“Life is a schlager”

Dagen Nyheter 140912

By: JOHANNA PAULSSON

Review. Skarpnäck’s metro sign and brick facades have moved into Cirkus. The orchestra sits perched on the high-rise balconies, and life rolls on as usual before nurse assistant Mona Berglund (Helen Sjöholm) is thrown into the pop carousel. The musical version of Life is a Schlager largely follows the successful movie; key scenes remain despite Jonas Gardell having written both lyrics and a new script.

That it’s almost 20 years since Peter Jöback and Helen Sjöholm last stood on stage together in Kristina from Duvemåla is striking. The Swedish private theater audiences are not exactly spoiled with newly written musicals – especially ones not of the jukebox kind. But if you have Fredrik Kempe as a composer and let him make a song contest cavalcade of hit pastiches – from dance band style to power ballads – you don’t need a string of hits. Then it’s enough with Aldrig ska jag sluta älska dig (I will never stop loving you) known from the film (with music by Jesper Winge Leisner although that’s not really made clear.)

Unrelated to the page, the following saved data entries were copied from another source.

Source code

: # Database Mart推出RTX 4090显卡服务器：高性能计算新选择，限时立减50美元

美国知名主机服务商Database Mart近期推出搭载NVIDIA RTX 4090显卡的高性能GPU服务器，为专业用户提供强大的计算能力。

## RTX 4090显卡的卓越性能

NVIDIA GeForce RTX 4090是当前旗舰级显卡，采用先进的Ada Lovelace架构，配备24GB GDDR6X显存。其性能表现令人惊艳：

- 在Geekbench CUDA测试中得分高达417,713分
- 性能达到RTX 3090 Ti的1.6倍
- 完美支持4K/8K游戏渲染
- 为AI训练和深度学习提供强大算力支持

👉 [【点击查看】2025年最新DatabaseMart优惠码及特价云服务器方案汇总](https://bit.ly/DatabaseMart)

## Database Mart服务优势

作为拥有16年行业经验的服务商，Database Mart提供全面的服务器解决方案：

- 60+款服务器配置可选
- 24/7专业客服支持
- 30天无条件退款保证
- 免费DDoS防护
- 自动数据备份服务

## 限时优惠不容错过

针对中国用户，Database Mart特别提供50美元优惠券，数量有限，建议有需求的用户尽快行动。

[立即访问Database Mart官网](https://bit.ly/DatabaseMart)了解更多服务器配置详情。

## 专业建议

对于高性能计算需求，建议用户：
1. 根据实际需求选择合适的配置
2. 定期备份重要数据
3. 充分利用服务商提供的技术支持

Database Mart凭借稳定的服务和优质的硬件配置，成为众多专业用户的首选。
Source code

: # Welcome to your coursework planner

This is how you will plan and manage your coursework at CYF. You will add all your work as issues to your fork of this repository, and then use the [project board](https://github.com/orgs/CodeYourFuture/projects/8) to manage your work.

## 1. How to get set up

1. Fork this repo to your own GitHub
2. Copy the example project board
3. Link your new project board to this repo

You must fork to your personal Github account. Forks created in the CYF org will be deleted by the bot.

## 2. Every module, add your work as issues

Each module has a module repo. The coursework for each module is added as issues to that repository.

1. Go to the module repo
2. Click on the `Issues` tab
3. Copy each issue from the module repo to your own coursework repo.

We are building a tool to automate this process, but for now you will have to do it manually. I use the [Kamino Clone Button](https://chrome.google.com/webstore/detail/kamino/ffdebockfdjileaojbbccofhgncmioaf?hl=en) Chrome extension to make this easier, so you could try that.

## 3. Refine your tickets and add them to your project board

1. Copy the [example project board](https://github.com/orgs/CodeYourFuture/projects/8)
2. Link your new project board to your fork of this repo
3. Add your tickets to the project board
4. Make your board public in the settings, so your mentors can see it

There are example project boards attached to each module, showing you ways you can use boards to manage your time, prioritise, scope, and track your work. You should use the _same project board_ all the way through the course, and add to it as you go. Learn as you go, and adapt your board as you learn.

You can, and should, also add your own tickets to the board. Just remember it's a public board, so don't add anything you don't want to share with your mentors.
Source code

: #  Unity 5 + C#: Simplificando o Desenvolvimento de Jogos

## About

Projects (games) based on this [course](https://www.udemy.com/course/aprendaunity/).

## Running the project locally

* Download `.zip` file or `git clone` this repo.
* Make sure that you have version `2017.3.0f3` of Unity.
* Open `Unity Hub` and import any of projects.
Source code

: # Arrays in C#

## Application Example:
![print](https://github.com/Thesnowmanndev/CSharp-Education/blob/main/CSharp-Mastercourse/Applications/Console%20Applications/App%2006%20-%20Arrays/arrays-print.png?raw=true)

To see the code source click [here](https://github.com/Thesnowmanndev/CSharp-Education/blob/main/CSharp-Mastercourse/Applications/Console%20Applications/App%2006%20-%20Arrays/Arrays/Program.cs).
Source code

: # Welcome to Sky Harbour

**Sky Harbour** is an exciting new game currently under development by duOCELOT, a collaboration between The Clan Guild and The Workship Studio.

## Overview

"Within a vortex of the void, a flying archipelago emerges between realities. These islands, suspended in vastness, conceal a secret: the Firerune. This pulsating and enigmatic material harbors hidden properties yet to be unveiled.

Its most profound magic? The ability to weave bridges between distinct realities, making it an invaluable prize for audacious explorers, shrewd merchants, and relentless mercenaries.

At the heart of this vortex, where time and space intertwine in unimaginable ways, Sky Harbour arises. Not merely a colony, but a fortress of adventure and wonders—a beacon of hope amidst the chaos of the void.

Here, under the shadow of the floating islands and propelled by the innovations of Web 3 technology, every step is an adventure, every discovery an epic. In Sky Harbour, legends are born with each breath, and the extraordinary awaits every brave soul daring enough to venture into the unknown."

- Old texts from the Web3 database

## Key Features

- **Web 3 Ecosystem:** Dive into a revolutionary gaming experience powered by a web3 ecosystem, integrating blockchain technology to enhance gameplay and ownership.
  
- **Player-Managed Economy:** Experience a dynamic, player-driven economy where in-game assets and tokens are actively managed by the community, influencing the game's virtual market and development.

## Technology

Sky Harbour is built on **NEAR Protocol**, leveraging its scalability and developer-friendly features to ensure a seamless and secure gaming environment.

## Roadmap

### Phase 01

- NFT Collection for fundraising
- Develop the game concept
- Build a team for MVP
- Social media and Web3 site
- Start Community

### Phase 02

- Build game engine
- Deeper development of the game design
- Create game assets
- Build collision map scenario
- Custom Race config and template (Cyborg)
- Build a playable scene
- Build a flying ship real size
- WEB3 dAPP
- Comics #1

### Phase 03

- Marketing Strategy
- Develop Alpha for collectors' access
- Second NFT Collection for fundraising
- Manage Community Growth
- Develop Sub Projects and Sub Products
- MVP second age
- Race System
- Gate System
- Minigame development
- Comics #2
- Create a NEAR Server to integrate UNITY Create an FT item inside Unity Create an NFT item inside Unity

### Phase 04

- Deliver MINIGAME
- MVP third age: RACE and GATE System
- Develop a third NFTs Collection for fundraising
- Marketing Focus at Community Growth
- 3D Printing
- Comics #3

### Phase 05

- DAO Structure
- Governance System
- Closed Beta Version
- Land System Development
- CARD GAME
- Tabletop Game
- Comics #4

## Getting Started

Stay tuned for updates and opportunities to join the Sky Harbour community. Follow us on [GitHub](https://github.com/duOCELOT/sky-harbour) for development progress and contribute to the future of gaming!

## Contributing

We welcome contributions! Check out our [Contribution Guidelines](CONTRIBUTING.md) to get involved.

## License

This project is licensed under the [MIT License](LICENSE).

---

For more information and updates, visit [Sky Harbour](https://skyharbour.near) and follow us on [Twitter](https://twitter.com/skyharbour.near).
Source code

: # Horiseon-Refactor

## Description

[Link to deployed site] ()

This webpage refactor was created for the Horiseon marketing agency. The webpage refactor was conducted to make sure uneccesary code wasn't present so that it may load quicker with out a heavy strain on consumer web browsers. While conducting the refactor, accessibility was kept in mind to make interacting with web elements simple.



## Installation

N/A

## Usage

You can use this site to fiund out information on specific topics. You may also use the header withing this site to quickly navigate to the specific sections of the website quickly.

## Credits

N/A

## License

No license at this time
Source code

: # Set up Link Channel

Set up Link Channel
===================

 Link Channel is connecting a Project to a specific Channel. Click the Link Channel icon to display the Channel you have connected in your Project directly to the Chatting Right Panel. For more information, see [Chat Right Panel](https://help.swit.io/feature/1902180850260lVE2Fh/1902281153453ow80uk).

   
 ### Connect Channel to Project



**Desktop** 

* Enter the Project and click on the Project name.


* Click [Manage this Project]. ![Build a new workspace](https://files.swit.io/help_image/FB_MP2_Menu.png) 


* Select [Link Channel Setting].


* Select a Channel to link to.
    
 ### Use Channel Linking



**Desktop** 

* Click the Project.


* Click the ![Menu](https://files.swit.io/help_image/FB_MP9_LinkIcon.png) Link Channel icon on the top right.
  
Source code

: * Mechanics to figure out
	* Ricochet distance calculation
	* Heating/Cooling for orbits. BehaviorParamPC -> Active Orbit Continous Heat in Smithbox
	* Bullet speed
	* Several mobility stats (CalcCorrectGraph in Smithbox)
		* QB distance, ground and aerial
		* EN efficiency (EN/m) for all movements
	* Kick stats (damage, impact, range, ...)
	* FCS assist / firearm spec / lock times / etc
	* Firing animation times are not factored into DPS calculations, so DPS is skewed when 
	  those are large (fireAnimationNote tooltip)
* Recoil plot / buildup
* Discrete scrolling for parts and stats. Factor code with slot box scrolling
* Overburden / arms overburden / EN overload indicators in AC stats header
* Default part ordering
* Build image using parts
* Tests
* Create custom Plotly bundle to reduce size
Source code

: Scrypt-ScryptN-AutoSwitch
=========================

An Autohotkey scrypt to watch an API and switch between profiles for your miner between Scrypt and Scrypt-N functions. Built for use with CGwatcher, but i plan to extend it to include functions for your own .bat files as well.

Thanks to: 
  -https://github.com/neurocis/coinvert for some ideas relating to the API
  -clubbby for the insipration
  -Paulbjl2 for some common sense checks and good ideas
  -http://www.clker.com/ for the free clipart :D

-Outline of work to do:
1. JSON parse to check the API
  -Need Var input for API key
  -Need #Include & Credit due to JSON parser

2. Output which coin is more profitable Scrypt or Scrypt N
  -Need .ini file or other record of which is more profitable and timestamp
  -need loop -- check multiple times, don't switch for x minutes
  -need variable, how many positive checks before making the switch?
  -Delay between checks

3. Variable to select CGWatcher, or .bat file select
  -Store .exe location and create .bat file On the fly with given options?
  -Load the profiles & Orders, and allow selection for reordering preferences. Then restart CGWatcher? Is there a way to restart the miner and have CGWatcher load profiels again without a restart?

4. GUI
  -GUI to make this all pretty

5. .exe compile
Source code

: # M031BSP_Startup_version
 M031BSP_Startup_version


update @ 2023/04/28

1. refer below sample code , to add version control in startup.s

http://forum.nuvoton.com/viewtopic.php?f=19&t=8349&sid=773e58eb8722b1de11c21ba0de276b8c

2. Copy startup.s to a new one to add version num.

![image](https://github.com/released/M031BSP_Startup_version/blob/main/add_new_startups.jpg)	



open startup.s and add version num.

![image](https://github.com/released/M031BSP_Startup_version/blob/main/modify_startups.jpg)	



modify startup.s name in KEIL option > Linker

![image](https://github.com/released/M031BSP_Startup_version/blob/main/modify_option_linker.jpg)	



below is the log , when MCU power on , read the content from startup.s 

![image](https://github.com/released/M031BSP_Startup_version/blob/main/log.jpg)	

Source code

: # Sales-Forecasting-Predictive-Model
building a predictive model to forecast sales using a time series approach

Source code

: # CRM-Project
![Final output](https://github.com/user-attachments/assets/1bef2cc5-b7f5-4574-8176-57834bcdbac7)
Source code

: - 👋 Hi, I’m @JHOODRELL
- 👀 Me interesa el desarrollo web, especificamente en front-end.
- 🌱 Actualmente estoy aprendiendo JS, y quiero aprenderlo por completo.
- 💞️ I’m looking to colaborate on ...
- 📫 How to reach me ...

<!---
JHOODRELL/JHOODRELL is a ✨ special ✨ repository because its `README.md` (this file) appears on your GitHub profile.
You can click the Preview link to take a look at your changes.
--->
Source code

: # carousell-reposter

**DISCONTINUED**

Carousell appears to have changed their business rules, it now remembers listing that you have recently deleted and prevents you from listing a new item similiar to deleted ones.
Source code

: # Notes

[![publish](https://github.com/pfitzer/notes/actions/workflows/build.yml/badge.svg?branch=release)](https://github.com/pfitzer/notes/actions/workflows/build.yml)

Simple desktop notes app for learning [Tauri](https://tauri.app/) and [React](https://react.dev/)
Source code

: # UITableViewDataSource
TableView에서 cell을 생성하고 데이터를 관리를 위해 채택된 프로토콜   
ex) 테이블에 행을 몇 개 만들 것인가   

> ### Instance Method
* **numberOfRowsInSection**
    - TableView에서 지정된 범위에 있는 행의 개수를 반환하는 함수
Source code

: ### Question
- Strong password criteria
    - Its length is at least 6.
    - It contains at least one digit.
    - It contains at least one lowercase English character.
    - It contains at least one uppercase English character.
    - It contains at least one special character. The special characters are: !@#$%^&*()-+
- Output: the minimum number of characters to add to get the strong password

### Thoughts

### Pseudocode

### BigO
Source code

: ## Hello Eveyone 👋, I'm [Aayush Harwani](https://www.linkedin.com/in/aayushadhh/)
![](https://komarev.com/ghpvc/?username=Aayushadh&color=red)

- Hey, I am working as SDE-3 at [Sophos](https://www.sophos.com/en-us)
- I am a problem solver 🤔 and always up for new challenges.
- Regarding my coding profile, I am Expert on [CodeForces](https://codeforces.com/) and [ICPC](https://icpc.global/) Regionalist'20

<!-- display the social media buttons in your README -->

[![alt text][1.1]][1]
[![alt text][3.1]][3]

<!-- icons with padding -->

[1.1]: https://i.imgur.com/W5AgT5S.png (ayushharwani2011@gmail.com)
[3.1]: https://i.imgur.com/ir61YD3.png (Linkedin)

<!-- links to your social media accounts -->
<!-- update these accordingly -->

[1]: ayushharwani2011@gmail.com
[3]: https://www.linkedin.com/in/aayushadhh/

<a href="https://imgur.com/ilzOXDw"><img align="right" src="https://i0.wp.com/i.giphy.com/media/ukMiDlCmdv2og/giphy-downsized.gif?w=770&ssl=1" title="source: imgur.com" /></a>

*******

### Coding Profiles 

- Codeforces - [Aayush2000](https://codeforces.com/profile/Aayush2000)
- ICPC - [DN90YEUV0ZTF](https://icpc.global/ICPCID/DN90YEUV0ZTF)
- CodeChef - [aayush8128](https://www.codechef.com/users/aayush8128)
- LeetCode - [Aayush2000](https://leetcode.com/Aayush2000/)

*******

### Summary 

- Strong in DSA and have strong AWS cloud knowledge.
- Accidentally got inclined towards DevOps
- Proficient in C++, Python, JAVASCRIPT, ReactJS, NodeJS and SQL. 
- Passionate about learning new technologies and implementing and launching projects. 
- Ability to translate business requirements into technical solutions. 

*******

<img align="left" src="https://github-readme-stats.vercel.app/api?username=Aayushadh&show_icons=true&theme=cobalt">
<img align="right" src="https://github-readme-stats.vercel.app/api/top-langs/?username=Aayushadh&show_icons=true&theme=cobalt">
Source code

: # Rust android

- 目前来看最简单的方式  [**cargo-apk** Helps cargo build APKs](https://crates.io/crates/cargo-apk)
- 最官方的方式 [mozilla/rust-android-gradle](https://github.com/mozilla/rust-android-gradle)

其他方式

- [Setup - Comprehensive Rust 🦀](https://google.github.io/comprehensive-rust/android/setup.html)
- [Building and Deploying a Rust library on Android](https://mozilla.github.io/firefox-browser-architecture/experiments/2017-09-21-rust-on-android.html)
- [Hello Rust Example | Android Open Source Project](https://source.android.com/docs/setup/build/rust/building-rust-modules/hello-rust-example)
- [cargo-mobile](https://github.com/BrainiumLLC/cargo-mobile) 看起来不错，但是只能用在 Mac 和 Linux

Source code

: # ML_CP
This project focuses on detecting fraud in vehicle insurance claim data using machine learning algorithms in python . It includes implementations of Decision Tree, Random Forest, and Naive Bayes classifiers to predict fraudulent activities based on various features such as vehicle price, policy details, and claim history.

Peter Jöback does an in every way glittering performance as Mona’s hit song crazy brother – the transboundary Candy Darling who partly has a narrative role and is spared from languishing in AIDS, but instead must contend with harassment. Mona is a personal assistant to cerebral palsy David (played by Jonas Helgesson who has cerebral palsy himself) and secretly submits a song that he has written to the Swedish Eurovision Song Contest, becomes a star overnight and forgets all the things that are important in life: friendship, love and honesty. It’s a seemingly sweet story that Gardell successfully combines with blackness, acrid social criticism and celebrity satire.

That a case of illness in the ensemble has costume designer Christer Lindarw deputize in the mingling role of Jean-Pierre Barda becomes a premiere bonus, but most things are in place. Johan Glans (Mona’s stress joking husband Bosse) laps couplet singing with Kvarteret Skatan humour, Måns Möller finds home as the awful record label mogul and obvious Bert Karlsson paraphrase Tony Borg and Frida Westerdahl’s pop rival Sabina oozes of parodic plasticity. Jöback’s parade number Annars vore jag inte jag (Otherwise I wouldn’t be me) is also among the most beautiful things to be heard on the musical stage. It’s a song for all of us who feel we are never good enough, or quite fit in. A song about accepting all the things that makes us who we are.

In the contemporary superlative inflation, it feels more appropriate to speak of Life is a Schlager as genuinely liberating. For this is truly a musical that manages to be both professional and inclusive, amusing and deadly serious at the same time. There might be one or two obsolete humor elements that could have been curbed, but it’s also the dynamic – the oscillations between tears and laughter – that makes this contemporary tale so strong. Life is not a hit song – life is a very, very wonderful musical by Jonas Gardell.